▶ [Directions for this task]: Could you filter the listing for lines with the word "none" and return them?

▶ [Dataset extract]:
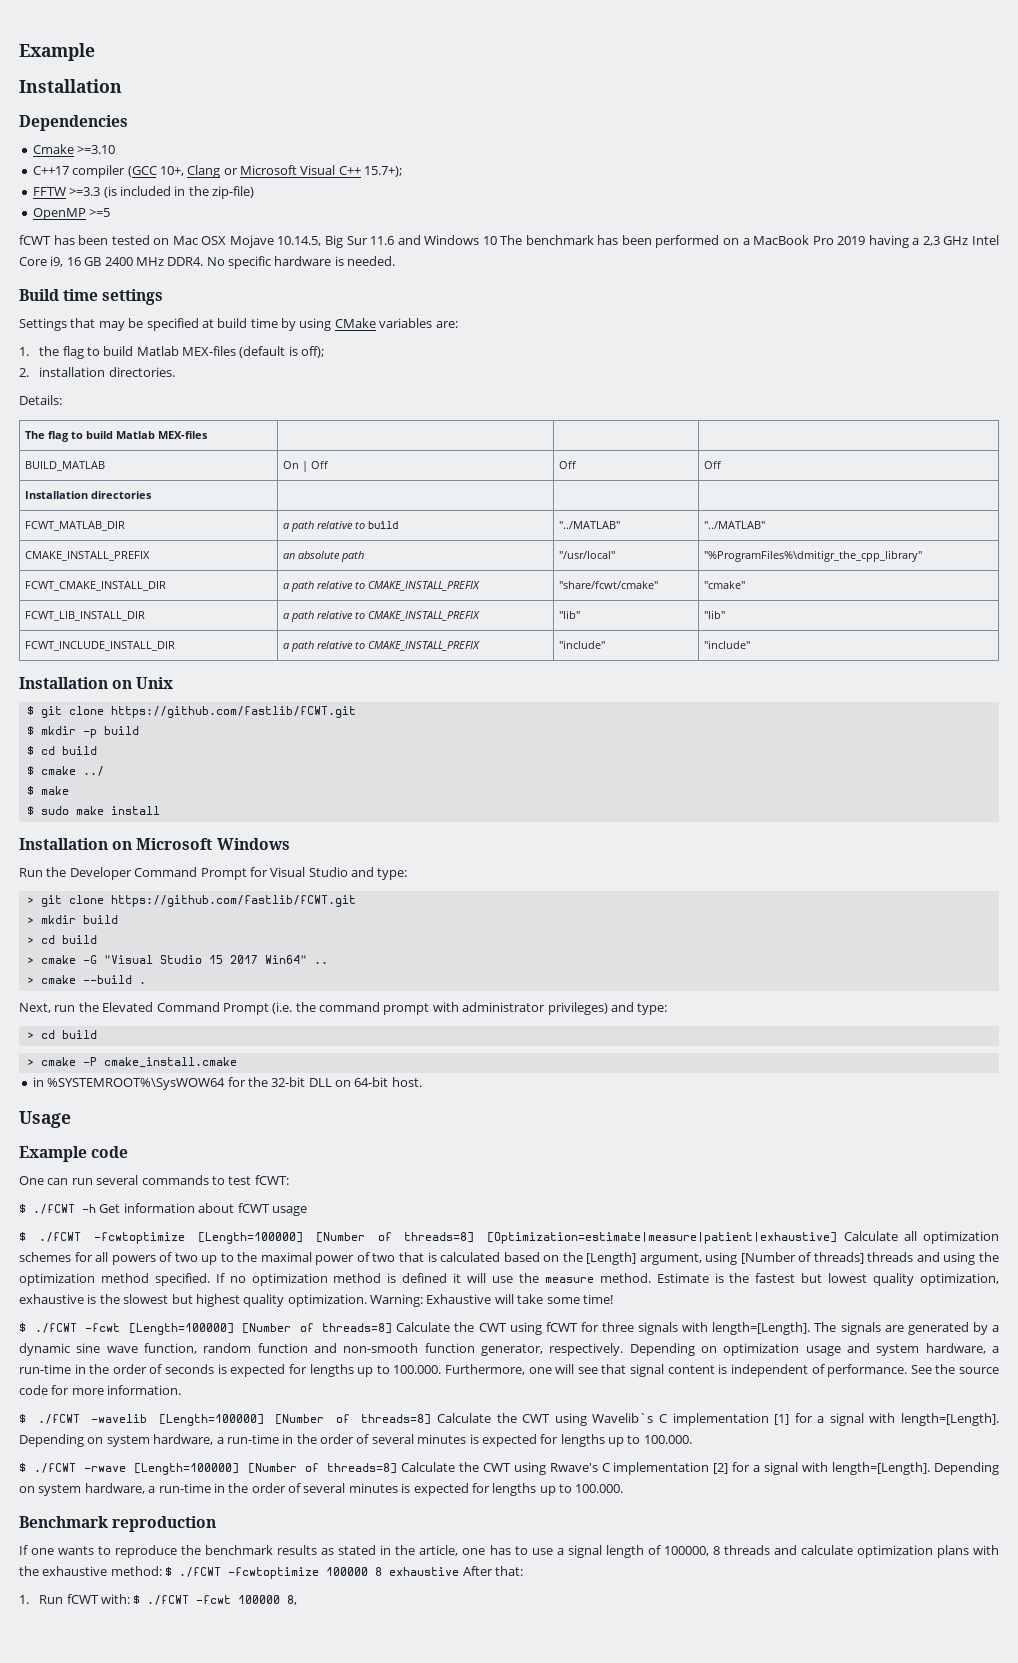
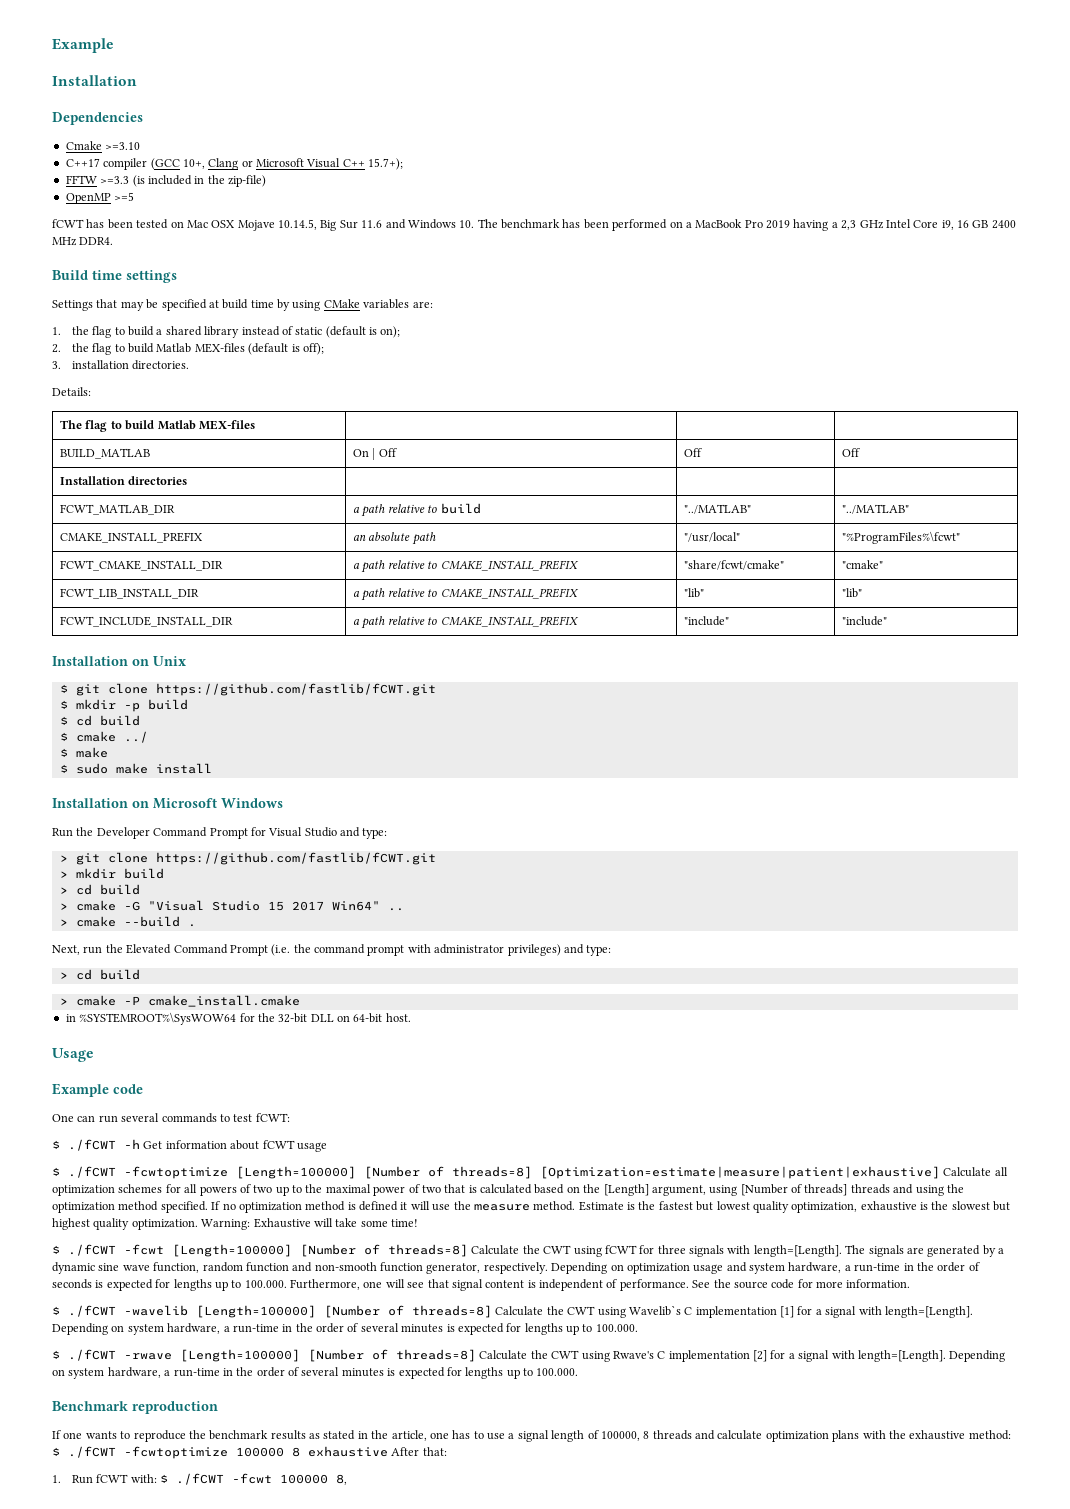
[482,236,497,245] 10 -> [459,220,475,228] 10.
[206,256,396,269] No specific hardware is needed. -> (114, 241) none
(134, 351) none -> [156,326,401,338] [52,343,155,355] a shared library instead of static (default is on); // 2. the flag to build
[19,368,29,377] 2. -> [52,361,61,369] 3.
[704,550,923,562] "%ProgramFiles%\dmitigr_the_cpp_library" -> [842,531,961,544] "%ProgramFiles%\fcwt"

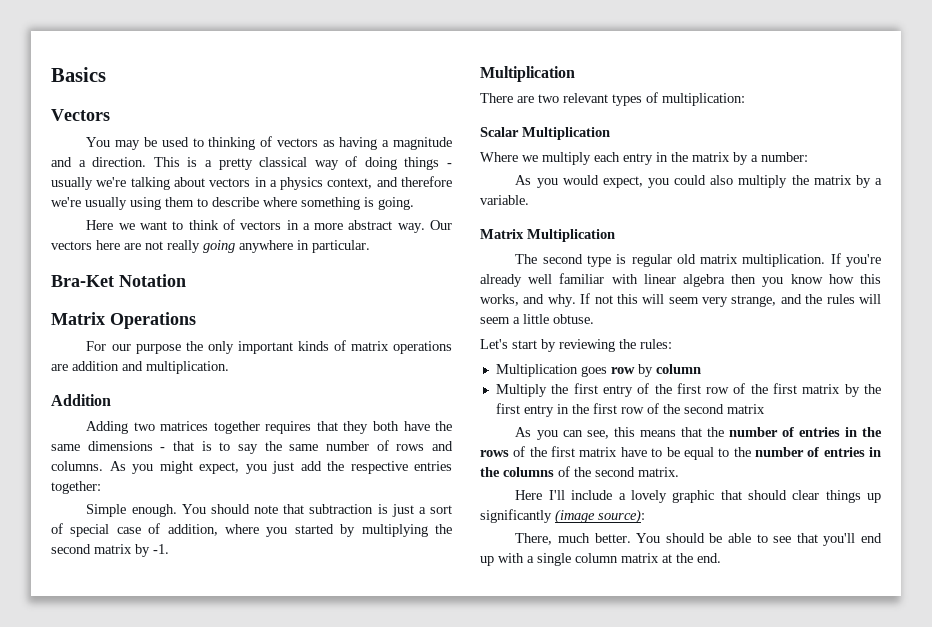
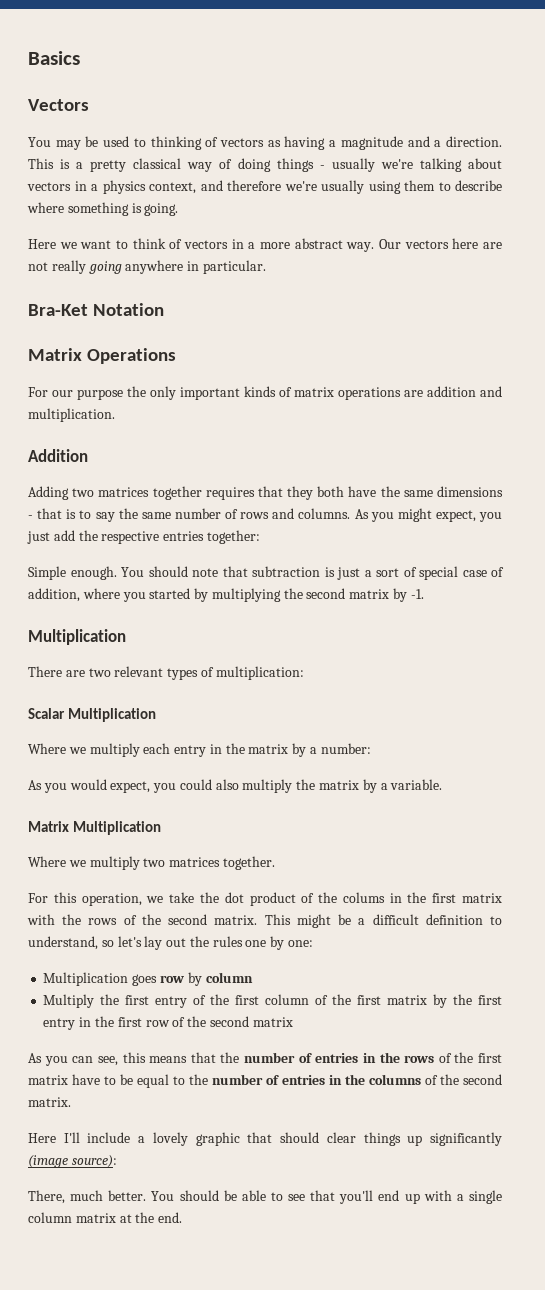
[515,253,881,267] [480,273,881,287] [480,293,881,307] [480,314,594,324] [480,339,672,352] The second type is regular old matrix multiplication. If you're already well familiar with linear algebra then you know how this works, and why. If not this will seem very strange, and the rules will seem a little obtuse. // Let's start by reviewing the rules: -> [28,856,275,870] [28,892,502,906] [27,914,502,928] [28,936,314,950] Where we multiply two matrices together. // For this operation, we take the dot product of the colums in the first matrix with the rows of the second matrix. This might be a difficult definition to understand, so let's lay out the rules one by one:
[706,387,730,394] row -> [265,994,310,1005] column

▶ [Answer for the task]:
[206,256,396,269] No specific hardware is needed. -> (114, 241) none
(134, 351) none -> [156,326,401,338] [52,343,155,355] a shared library instead of static (default is on); // 2. the flag to build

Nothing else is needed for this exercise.